Hace ahora un cuarto de siglo, Aragón vivió el que sin duda fue el mayor escándalo político desde la puesta en marcha de la autonomía. Un diputado tránsfuga del PP, Emilio Gomáriz, único integrante del Grupo Mixto, utilizó su voto, que determinaba la mayoría absoluta, para hacer posible la moción de censura contra el presidente Emilio Eiroa (PAR) y colocar en su lugar al socialista José Marco. Un vendaval de suposiciones, sospechas y evidencias rodeó la operación, cuyos entresijos siguen sin aclararse.

Es posible que casi ninguno de los protagonistas de aquel golpe de mano llegara a lograr sus últimos objetivos.

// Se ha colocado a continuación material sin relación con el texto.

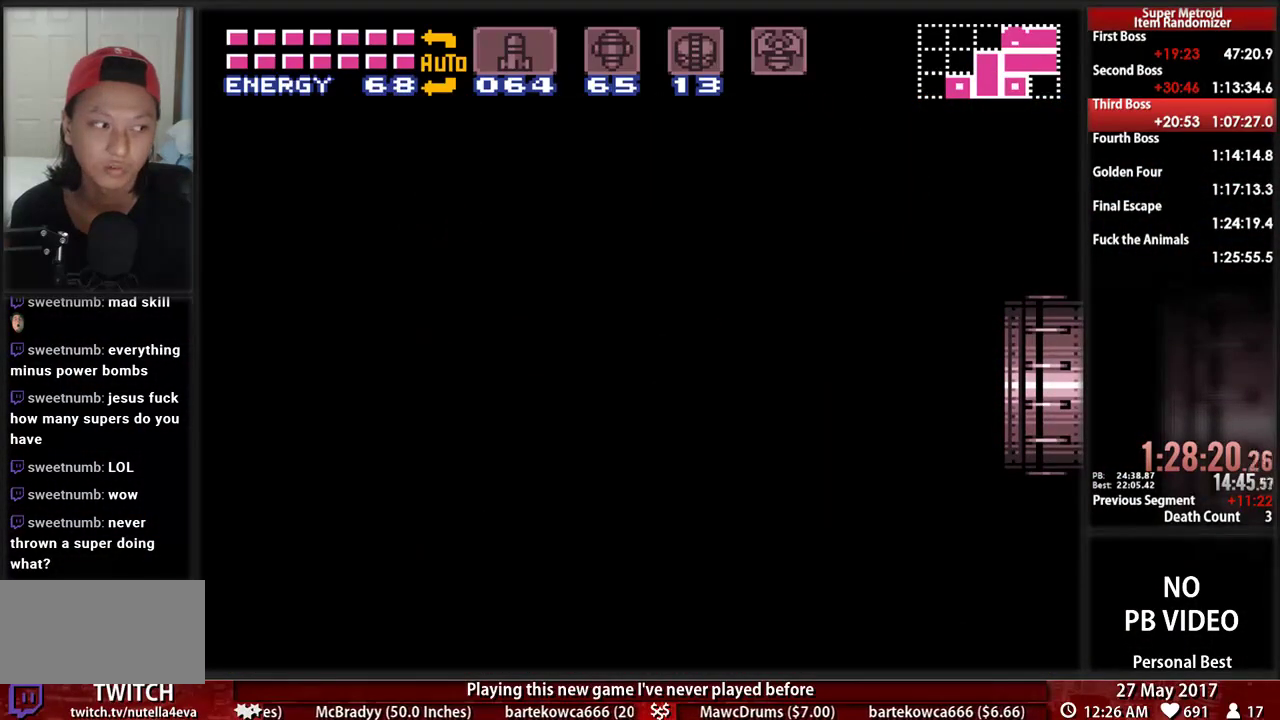
{"buttons": ["L1"], "events": []}
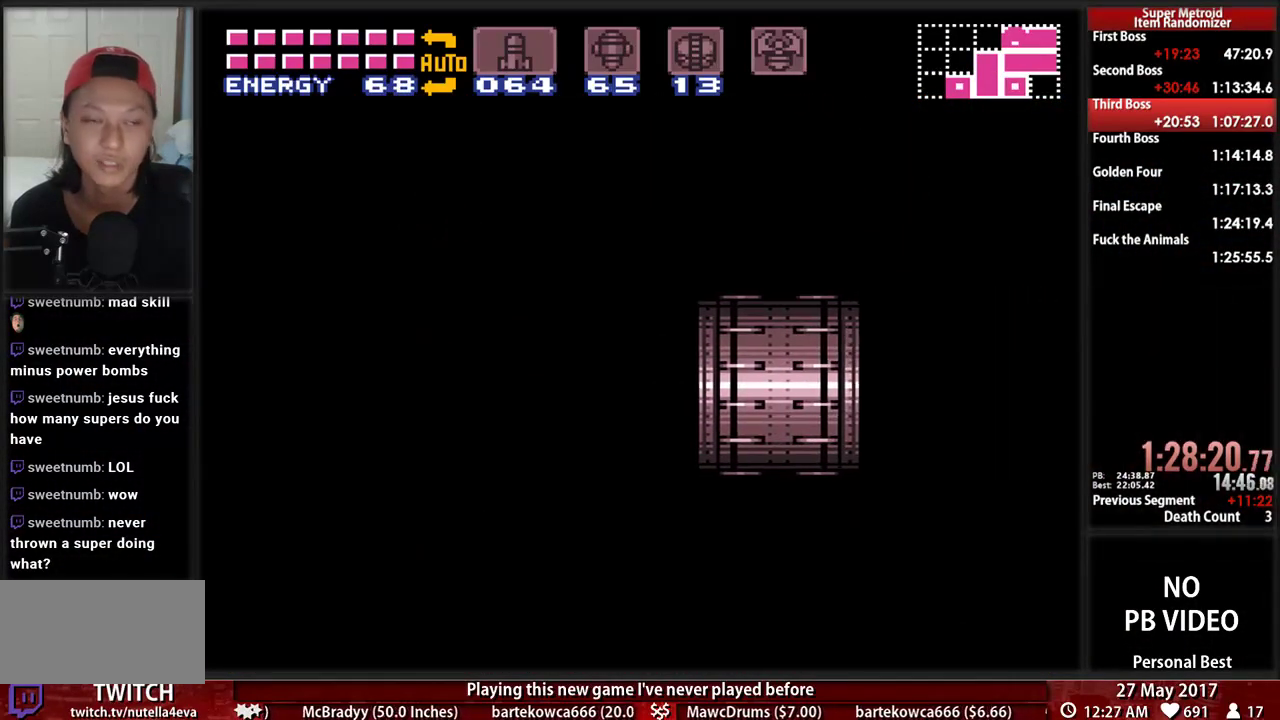
{"buttons": ["L1"], "events": []}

De entrada, el desencanto se apoderó de la ciudadanía aragonesa, que años atrás había recibido con entusiasmo la autonomía. Es probable que nada haya vuelto a ser exactamente igual desde entonces. El PAR inició una curva descendente en peso electoral y poder institucional. El PP pasó en la siguiente cita con las urnas a ser la opción hegemónica en el ámbito conservador. El PSOE quedó tocado. El laberinto de intereses por el que discurrió el Gomarcazo reflejó por un momento la complejidad de un territorio donde la política se estancaba en los clichés y la falta de ideas.

Gomáriz quedó para siempre como el malo de la película; el Gomarcazo, como una infamia. 25 años después todo ha cambiado, pero aquello sigue produciendo idéntica vergüenza ajena.